DC and Marvel are FULL of weird and interesting characters who don’t really get their chance to shine much, but that doesn’t mean there aren’t good stories to be told with those characters. I’d like to see more back-ups in comics. Both companies have done this, though I think DC has done a better job. We’ll see how it goes with the recently announced restructuring that will be going on soon though. In addition to back-ups, I’d like to see a really good anthology comic. Something that combines the first arc of JSA Classified (Geoff Johns and Amanda Conner telling Power Girl’s origin during Infinite Crisis) with the short story style from the most recent version of Marvel Comics Presents.
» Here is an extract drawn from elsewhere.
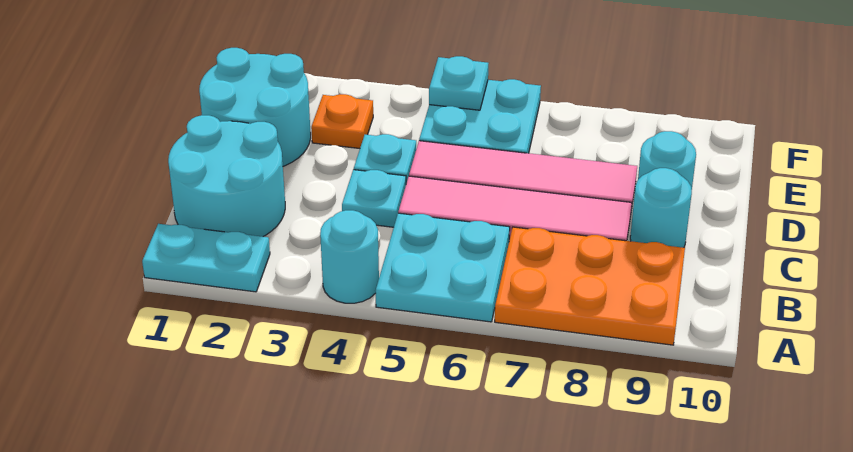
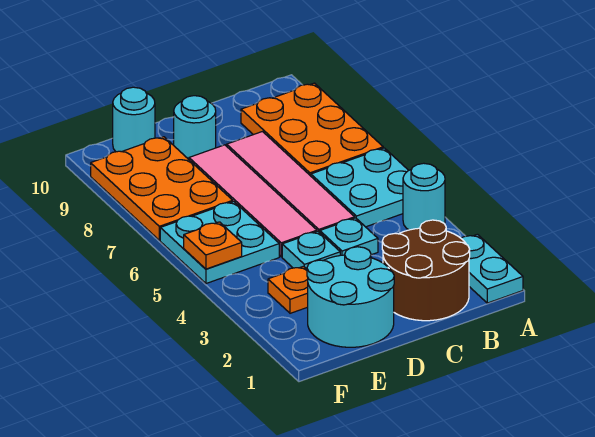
cyan 2x2 round brick [168,115,285,237] -> brown 2x2 round brick [382,220,470,321]
cyan 1x1 round brick [630,168,692,248] -> cyan 1x1 round brick moved to [113,87,155,152]
none -> orange 2x3 plate [91,137,233,240]
cyan 1x1 plate [429,56,488,110] -> orange 1x1 plate [184,222,242,269]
These kinds of books always seem to fall off either because the creative team is no longer a draw or it has no real relevance to what’s going on in the overall universe. I’d like to see several 2-10 page stories under one roof, one of which should be by a big time creative team and/or tie into whatever event is going on. The other stories don’t all have to tie-in, but should all be really good and not just filler. These books would also give the companies a place to bring in new writing talent to cut their teeth, offering more chances than the Halloween and Holiday one-shots do.


Both Marvel and DC have really good comics for kids, I don’t think anyone would argue with that. I try and do my part by passing whatever kids comics I get to my younger cousin who LOVES superheroes, but there needs to be more of a push to get the kids hooked. Step one should be getting comics in more places than just the dank shops we have all grown to love. But kids also need to be told that comics exist. It might sound crazy, but tons of people don’t even know comics are still made and there’s no reason a kid would either. I’d like to see commercials during comic-based cartoons and something more during the movies. Comic fans have enough to worry about with the apparent demise of the printing industry (I’m not completely convinced, but we’ll see), we shouldn’t also have to worry about the industry dying out regardless in 50 years when everyone my age starts keeling over clutching floppies.


Which brings me to my most desired resolution and the one I think is the most important: comics need to make the jump to digital. I’m not saying get rid of hard copies, but we need an iTunes for comics. Marvel got the ball rolling with their Digital Comics Unlimited, and the other companies are dabbling, but I bet more people would get into comics if they could download the comics and read them on a device like their phone or whatever magical device Apple’s working on next. I’ve had a lot of conversations about this with my friends in the industry and everyone agrees it’s a gigantic undertaking with all kinds of questions needing answers, but the comic industry has the benefit of the music industry going through this change first, so comics can learn from music’s mistakes (and hopefully they will). I say, start with archive material like a full run of Action Comics or Avengers. Make them basic PDFs and, if downloading comics proves to be as popular as ripping MP3s was, then the major tech companies will have to create a product that can support the full color of a comic. Remember, when we all first started ripping our music, we didn’t have an iPod to play them on. Those came later. Heck, if comics were on iTunes, just think of the millions of new eyes that will see them and recognize their existence. If the price is right, they might even download a few and get hooked. It will hopefully be a new golden age of comics, I’ve got my fingers crossed.